## TASK STATEMENT
Every record below is to be copied exactly, with its images omitted.
====== AVAILABLE DATA ======
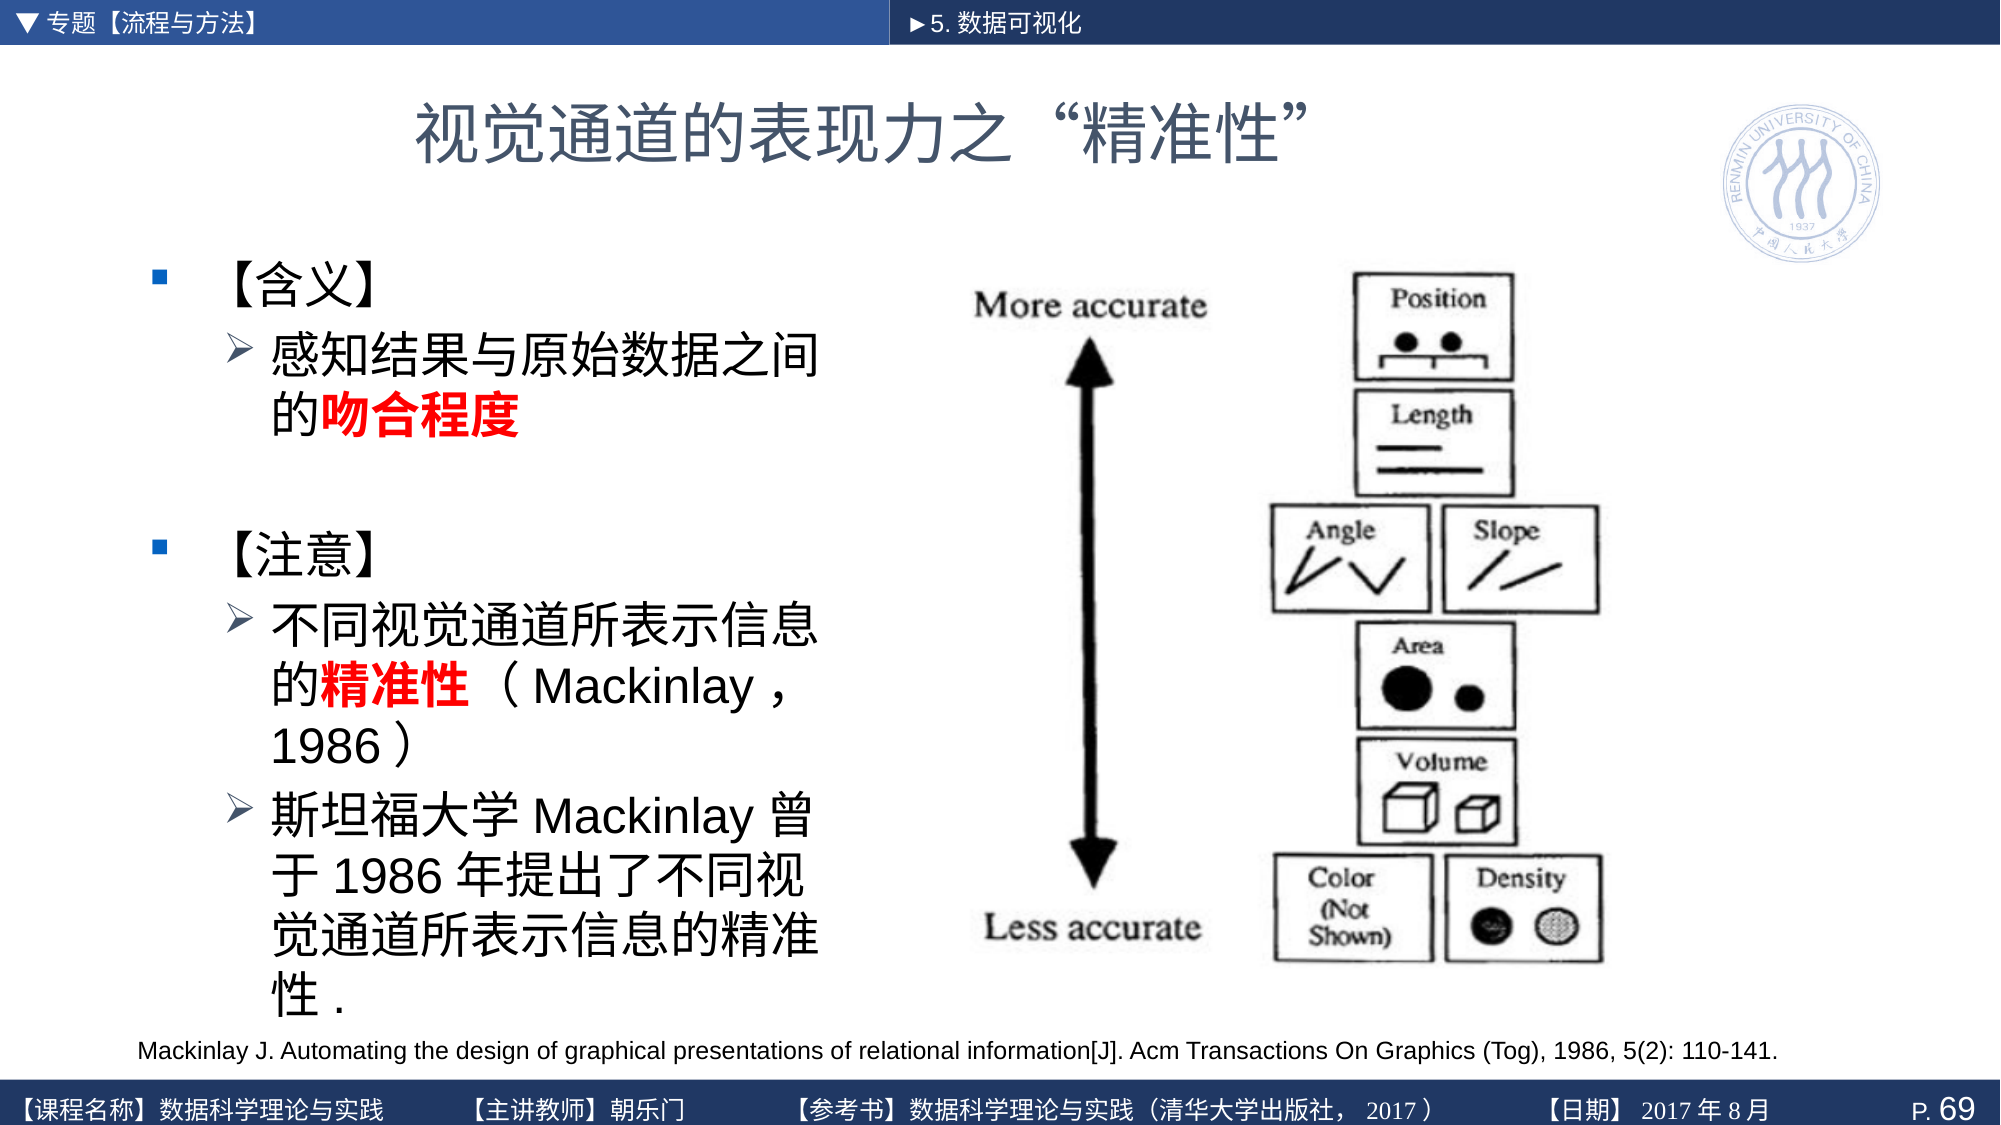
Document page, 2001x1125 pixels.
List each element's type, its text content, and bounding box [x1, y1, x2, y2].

picture [929, 244, 1644, 981]
list ►5.数据可视化 [890, 0, 1249, 43]
list 【含义】 感知结果与原始数据之间的吻合程度 【注意】 不同视觉通道所表示信息的精准性（Mackinlay，1986） 斯坦福大学Mackinlay曾于1986年提出了不同视觉通道所表示信息的精准性. [133, 245, 871, 1027]
text_box Mackinlay J. Automating the design of graphical presentations of relational information[J]. Acm Transactions On Graphics (Tog), 1986, 5(2): 110-141. [122, 1027, 1827, 1073]
title 视觉通道的表现力之“精准性” [64, 64, 1698, 200]
list ▼专题【流程与方法】 [0, 0, 725, 43]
======
## EXERCISE RESPONSE
Document page, 2001x1125 pixels.
List each element's type, its text content, and bounding box [x1, y1, x2, y2].

picture [929, 244, 1644, 981]
list ►5.数据可视化 [890, 0, 1249, 43]
list 【含义】 感知结果与原始数据之间的吻合程度 【注意】 不同视觉通道所表示信息的精准性（Mackinlay，1986） 斯坦福大学Mackinlay曾于1986年提出了不同视觉通道所表示信息的精准性. [133, 245, 871, 1027]
text_box Mackinlay J. Automating the design of graphical presentations of relational information[J]. Acm Transactions On Graphics (Tog), 1986, 5(2): 110-141. [122, 1027, 1827, 1073]
title 视觉通道的表现力之“精准性” [64, 64, 1698, 200]
list ▼专题【流程与方法】 [0, 0, 725, 43]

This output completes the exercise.